Já Silas entende que a Europa é um espelho para o São Paulo. “O caminho seria copiar os modelos de clubes europeus, grandes e pequenos também, mas não só no que diz respeito a tática e organização, colocando ex-atletas capacitados, mas também no que se refere à gestão financeira.”
Quanto ao campo, o ideal, avalia Nasi, seria a diretoria procurar um técnico experiente e que saiba trabalhar com os jovens oriundos da base, enquanto que os dirigentes deveriam ter a mente mais aberta para novas ideias. Para ele, o retorno de Milton Cruz, que trabalhou 22 anos no clube, também seria importante. “O momento é pra se olhar pra base, mas com um técnico que saiba usá-los”, diz o torcedor ilustre. “O São Paulo precisa de dirigentes mais jovens. Os “cardeais” da diretoria levaram o clube à bancarrota.”
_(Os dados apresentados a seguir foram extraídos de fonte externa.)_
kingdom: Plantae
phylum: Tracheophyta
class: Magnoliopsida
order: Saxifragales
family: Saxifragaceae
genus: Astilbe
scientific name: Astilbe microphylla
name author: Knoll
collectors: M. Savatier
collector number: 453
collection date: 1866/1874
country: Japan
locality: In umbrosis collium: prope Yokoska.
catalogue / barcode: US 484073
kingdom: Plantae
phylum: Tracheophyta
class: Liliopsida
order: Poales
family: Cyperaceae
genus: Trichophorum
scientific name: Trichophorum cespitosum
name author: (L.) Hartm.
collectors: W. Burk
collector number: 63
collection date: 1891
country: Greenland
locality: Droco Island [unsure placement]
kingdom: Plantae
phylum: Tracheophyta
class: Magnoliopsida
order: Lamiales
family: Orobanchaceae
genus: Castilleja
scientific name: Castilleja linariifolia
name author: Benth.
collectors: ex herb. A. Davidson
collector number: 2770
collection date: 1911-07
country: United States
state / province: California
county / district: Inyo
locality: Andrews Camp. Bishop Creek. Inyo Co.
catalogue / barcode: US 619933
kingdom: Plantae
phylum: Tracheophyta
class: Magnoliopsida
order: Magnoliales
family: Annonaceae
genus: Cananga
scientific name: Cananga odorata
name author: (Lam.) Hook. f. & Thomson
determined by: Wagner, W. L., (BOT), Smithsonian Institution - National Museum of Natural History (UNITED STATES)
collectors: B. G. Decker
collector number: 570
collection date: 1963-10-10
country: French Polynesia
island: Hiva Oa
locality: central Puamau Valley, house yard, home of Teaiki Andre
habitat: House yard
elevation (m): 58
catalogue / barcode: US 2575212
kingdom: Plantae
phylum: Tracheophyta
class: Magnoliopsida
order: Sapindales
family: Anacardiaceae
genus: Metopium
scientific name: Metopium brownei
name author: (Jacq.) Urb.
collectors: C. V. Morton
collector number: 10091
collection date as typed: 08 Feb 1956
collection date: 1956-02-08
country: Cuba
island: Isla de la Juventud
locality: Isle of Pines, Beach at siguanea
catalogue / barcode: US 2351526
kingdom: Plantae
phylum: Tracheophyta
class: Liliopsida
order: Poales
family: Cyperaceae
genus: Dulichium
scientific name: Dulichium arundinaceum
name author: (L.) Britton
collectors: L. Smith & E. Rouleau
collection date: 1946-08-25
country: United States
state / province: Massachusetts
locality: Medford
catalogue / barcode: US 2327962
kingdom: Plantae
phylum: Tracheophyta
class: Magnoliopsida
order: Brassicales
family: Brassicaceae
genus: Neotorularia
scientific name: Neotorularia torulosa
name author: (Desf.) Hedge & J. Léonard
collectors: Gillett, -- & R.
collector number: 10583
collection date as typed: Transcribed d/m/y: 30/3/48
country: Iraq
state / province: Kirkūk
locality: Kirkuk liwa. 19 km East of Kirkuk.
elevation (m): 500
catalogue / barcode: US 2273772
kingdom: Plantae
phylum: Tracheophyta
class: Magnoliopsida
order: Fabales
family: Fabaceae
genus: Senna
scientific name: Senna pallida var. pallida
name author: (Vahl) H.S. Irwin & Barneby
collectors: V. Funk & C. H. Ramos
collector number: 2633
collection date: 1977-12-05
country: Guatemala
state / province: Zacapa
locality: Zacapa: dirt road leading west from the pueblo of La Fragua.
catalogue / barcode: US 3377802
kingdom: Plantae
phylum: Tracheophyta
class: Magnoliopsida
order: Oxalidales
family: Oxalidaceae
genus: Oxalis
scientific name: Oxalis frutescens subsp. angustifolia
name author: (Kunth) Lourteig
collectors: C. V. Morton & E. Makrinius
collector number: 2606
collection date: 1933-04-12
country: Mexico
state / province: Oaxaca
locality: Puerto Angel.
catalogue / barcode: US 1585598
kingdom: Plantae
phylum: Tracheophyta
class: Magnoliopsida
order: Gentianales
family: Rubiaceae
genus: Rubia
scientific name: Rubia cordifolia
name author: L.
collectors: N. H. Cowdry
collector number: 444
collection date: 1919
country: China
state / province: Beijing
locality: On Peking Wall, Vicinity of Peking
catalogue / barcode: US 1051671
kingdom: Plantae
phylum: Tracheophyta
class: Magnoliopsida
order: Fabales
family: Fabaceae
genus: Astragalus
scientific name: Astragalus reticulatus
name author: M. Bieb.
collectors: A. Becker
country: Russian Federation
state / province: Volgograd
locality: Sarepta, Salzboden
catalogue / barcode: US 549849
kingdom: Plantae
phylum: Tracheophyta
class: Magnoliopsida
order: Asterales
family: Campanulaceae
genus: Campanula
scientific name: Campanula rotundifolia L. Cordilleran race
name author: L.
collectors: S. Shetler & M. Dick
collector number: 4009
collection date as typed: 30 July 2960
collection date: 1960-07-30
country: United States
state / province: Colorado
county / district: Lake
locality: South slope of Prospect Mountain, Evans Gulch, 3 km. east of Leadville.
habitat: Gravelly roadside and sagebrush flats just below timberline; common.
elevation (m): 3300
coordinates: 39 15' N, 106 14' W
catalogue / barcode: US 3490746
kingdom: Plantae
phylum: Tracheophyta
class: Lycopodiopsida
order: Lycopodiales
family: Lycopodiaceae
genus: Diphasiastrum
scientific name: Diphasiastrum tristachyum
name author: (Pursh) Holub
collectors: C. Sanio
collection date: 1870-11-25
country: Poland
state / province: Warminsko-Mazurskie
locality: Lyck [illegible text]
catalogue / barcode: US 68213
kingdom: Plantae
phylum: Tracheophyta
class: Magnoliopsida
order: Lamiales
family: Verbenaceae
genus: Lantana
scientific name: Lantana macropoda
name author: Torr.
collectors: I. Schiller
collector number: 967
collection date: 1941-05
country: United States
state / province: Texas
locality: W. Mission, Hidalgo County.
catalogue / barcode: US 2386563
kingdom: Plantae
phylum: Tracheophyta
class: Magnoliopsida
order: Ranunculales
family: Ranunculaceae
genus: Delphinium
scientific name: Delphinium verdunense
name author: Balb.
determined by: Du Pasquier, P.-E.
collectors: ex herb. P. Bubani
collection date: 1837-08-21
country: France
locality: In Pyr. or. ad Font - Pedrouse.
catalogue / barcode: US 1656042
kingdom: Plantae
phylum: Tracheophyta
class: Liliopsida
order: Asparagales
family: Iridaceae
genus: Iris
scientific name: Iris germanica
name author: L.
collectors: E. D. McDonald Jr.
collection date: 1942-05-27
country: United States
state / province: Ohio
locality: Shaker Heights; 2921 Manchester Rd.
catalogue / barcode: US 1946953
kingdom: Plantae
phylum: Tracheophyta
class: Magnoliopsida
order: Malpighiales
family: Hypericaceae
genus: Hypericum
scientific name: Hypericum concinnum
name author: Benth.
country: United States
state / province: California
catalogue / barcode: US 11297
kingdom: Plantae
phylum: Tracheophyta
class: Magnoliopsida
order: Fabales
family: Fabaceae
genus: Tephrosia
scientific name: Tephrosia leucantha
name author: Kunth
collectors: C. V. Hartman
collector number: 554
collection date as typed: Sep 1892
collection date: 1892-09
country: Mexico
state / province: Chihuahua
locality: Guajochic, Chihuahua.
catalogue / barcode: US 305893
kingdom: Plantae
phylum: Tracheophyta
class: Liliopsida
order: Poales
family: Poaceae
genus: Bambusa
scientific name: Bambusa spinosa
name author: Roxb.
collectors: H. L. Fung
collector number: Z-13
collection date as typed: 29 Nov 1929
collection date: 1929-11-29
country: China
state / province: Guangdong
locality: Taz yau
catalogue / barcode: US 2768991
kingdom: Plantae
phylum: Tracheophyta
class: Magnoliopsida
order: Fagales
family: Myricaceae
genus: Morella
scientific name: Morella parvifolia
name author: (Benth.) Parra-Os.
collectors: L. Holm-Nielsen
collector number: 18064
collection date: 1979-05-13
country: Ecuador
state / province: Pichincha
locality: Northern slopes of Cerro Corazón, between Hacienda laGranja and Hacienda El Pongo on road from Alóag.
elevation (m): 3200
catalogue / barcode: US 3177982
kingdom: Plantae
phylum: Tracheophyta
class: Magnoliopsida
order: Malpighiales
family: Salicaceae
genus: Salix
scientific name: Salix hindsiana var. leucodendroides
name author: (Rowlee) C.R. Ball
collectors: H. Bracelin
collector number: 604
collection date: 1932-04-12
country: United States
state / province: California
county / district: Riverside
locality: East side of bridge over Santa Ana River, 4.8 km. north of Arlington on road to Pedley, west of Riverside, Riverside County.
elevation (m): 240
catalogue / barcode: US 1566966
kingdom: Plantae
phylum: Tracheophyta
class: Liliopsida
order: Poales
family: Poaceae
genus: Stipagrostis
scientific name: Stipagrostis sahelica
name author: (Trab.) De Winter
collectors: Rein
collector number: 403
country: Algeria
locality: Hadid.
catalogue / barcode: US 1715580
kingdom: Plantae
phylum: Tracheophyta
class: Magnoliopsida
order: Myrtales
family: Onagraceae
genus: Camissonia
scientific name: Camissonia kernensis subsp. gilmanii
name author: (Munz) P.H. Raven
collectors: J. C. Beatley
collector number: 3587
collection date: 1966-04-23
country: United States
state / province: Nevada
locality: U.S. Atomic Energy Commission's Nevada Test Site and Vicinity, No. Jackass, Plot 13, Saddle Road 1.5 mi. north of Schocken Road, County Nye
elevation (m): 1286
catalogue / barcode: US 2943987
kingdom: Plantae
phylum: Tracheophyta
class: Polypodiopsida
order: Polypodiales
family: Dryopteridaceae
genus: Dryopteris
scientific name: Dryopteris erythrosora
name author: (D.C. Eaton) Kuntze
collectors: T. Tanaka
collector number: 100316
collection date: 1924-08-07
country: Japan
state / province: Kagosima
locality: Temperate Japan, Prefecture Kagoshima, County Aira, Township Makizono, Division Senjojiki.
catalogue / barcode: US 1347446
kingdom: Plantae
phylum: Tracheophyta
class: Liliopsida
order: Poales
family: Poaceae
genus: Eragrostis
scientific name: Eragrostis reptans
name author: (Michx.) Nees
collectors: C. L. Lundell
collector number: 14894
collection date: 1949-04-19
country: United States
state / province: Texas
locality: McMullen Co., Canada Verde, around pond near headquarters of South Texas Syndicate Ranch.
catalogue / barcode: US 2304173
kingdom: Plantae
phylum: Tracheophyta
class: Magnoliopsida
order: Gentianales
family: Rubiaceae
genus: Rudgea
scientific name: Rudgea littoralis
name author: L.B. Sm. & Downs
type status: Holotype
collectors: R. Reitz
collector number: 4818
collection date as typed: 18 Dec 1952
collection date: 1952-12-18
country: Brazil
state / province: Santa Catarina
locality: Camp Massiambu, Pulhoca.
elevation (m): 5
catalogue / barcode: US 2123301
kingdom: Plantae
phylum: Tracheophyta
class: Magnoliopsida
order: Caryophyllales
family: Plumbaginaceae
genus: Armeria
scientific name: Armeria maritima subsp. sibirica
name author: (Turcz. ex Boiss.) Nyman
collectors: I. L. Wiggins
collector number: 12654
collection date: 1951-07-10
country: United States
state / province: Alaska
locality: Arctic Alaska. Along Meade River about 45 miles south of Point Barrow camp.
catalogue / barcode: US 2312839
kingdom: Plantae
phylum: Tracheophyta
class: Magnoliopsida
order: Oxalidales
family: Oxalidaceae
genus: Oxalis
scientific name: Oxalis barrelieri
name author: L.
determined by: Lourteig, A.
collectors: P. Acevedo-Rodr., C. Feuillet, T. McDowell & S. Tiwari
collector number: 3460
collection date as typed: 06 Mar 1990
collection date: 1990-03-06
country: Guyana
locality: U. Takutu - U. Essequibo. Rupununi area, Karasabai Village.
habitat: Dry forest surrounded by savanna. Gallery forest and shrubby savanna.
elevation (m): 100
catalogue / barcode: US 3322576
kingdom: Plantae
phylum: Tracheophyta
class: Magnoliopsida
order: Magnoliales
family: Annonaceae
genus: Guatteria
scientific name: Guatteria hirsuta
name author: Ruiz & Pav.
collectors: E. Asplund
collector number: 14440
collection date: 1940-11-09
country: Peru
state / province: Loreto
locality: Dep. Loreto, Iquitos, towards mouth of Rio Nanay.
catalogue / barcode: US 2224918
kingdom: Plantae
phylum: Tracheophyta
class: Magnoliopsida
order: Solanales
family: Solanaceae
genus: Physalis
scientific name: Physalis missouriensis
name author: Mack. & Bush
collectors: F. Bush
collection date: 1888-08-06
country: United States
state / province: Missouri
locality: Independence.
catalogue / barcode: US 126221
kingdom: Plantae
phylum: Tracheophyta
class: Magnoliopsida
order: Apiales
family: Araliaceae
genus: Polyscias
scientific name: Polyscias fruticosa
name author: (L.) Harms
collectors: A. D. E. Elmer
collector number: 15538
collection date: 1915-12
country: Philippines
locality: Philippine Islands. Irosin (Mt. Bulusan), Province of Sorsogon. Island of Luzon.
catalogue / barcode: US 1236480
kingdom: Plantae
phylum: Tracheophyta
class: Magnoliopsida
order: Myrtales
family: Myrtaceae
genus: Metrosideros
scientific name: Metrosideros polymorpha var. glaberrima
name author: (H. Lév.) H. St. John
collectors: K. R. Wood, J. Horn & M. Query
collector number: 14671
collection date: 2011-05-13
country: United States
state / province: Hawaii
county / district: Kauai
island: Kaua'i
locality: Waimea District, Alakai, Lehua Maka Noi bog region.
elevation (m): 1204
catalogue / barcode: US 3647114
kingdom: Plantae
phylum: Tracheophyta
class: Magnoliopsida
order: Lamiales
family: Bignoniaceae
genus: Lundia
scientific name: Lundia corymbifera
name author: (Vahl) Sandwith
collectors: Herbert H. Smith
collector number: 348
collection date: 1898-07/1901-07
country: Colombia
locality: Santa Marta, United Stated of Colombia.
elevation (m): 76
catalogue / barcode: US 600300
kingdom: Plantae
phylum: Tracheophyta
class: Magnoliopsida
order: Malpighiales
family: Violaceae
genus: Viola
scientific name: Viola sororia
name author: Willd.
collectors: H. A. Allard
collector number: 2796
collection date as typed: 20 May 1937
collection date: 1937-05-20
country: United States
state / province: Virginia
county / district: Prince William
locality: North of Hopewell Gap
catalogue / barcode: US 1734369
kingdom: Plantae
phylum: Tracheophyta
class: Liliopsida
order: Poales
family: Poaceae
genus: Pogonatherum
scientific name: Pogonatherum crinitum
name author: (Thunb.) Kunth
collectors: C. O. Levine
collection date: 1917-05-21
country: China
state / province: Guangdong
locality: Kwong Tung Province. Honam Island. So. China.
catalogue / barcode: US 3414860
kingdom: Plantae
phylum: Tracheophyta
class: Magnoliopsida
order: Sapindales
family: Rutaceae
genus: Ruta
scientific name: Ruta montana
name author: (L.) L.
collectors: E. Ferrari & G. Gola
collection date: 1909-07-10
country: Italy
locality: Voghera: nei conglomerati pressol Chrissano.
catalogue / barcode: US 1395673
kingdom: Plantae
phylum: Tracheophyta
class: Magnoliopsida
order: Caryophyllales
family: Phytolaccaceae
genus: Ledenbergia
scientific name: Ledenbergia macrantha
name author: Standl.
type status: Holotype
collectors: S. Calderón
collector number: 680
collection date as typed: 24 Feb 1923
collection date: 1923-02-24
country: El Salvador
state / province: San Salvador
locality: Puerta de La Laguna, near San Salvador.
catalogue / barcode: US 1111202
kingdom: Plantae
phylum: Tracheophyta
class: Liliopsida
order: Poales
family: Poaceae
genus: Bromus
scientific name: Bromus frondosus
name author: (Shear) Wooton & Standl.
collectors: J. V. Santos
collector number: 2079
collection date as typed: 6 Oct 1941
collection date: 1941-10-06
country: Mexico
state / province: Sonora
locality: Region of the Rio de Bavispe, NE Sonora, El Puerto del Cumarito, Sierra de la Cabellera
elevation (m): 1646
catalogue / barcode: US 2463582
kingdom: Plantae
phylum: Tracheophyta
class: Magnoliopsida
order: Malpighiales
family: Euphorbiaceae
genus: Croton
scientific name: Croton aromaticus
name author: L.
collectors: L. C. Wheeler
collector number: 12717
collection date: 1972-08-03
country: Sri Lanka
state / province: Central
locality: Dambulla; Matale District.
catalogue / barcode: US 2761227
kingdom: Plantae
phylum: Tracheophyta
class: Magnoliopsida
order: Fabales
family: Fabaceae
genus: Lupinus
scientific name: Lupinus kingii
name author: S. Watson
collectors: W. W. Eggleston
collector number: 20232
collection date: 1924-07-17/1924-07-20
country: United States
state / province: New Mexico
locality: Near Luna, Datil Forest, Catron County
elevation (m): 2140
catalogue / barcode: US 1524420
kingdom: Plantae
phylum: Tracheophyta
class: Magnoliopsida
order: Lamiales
O próximo jogo do São Paulo é no dia 10, contra o Ceará, no Morumbi. Pressionado e sem vencer desde 26 de dezembro, o time será comandado nesta reta final de Brasileirão pelo interino Marcos Vizolli, antes técnico do sub-19 e que em dezembro foi alçado ao cargo de auxiliar da comissão técnica. A diretoria não traçou ainda o perfil do novo profissional procurado, mas alguns nomes estrangeiros são bem avaliados “Temos cinco rodadas, acreditamos em bons resultados, mas precisamos pensar no planejamento”, limitou-se a dizer o presidente Julio Casares.